Her books make for excellent pandemic reading not just because of her world building and originality: it’s because, for a fantasy author, Jones wrote with startlingly clear eyes about characters who must learn to act ethically in an unethical world, as Farah Mendlesohn wrote for Tor.com, mirroring our struggle for some sort of moral foothold in these unprecedented circumstances. Readers are struck by how unflinchingly Jones wrote about authority figures, even parents, who cannot be trusted, because they are either malicious, or ineffectual, or preoccupied. Her characters begin in positions of weakness and must learn to navigate power systems that are oppressive, nonsensical, or both — harkening to our own experiences as we go ever deeper into new Kafkaesque realities of government responses to the pandemic. The characters triumph by working with others and by learning their own strengths and weaknesses.

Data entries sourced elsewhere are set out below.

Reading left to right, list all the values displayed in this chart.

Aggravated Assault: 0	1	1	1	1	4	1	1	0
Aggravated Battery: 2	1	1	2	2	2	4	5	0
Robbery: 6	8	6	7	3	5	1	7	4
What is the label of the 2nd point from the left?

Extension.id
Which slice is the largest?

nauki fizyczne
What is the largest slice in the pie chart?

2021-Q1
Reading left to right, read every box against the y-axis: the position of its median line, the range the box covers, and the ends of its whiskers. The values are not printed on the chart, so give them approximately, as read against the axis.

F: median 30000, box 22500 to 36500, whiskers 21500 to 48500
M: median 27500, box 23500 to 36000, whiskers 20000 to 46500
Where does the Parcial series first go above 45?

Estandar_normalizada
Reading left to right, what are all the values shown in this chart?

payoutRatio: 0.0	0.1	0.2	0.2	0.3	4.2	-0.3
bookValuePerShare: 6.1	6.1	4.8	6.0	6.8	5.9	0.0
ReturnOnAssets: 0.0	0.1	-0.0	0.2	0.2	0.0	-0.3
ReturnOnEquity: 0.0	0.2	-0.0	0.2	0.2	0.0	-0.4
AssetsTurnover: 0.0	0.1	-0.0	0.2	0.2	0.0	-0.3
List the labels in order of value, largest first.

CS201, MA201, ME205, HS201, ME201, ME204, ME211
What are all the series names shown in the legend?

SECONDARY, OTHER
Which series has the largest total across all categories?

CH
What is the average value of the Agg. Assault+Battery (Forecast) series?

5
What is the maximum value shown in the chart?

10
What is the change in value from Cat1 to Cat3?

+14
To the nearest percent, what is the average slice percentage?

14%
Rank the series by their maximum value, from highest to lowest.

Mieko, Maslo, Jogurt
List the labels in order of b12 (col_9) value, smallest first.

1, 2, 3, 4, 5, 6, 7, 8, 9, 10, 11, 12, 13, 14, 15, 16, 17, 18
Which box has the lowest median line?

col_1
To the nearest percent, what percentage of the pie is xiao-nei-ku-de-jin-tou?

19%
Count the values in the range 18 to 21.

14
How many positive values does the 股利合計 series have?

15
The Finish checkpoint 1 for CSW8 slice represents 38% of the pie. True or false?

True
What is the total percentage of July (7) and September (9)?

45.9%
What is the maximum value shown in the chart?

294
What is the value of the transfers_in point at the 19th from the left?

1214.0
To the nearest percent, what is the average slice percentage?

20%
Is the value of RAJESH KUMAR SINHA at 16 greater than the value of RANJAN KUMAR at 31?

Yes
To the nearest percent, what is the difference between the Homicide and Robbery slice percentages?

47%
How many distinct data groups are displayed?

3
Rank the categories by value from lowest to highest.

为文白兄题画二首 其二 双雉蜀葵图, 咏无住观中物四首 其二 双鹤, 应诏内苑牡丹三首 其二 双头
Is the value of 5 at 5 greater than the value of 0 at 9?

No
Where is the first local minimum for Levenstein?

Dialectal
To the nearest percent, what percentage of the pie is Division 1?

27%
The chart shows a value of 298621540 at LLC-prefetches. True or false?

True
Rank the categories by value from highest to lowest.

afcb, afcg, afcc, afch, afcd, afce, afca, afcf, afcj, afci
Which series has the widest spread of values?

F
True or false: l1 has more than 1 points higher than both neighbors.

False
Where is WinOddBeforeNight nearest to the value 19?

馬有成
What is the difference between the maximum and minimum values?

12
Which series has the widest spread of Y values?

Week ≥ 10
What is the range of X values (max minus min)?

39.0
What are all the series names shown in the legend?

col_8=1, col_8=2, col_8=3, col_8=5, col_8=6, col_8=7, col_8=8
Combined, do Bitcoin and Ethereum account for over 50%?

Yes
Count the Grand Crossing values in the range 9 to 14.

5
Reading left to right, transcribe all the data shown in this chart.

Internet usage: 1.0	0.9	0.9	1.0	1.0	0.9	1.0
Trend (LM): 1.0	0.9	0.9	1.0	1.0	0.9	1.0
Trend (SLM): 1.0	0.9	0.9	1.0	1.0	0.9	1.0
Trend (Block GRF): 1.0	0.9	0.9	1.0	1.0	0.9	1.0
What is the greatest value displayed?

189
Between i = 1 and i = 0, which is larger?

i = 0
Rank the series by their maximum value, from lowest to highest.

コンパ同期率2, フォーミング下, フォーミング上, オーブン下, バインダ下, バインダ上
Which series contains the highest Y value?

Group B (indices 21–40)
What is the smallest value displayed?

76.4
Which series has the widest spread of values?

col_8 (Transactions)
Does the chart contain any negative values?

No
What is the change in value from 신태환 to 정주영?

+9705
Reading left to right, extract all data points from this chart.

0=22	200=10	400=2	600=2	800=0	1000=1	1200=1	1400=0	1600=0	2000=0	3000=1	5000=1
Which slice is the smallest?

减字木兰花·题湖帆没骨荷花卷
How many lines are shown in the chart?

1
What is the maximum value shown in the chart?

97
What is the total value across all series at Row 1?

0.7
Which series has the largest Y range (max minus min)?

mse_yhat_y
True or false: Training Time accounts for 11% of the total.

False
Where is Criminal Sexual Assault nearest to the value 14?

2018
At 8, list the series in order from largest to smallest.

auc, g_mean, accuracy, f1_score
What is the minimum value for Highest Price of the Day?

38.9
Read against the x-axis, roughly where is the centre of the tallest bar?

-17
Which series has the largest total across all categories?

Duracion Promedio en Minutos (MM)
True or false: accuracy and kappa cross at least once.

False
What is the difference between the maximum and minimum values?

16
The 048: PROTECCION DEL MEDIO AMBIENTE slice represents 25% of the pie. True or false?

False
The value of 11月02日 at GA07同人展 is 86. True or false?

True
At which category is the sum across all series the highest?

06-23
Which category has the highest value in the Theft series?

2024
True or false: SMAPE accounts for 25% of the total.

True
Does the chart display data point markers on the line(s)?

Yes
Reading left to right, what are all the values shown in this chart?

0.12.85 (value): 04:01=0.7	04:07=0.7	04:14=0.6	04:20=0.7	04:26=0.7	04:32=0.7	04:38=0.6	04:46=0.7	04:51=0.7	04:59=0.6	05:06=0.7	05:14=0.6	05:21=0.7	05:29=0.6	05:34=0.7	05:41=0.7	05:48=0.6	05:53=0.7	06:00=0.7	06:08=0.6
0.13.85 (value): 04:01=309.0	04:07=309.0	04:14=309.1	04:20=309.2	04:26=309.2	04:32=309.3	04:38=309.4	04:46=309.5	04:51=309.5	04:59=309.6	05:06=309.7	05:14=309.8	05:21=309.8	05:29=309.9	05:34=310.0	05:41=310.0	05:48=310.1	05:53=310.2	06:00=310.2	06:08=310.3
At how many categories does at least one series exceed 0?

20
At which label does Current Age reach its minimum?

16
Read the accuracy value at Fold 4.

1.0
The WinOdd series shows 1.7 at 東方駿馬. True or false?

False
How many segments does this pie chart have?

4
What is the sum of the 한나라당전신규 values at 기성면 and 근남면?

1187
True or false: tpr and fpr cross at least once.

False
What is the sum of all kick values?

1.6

Despite its themes, the writing is gentle, whimsical, and full of humor, stimulating enough to be a distraction, soothing enough to be a balm. This is the legacy of an author who refused to “talk down” to her child readers, and who thus remains enormously readable to adults looking to escape into fiction. Jones is also a gateway for discovering other fantasists from a “golden age” of children’s fiction — Penelope Lively, Susan Cooper, Alan Garner.

Quarantine stretches on, and with it our anxiety and disappointment in trusted institutions. Fiction for children and young adults, with their complexity, humor, wonder, and lessons on resilience, justice, and kindness, are excellent companions as we wait out the end.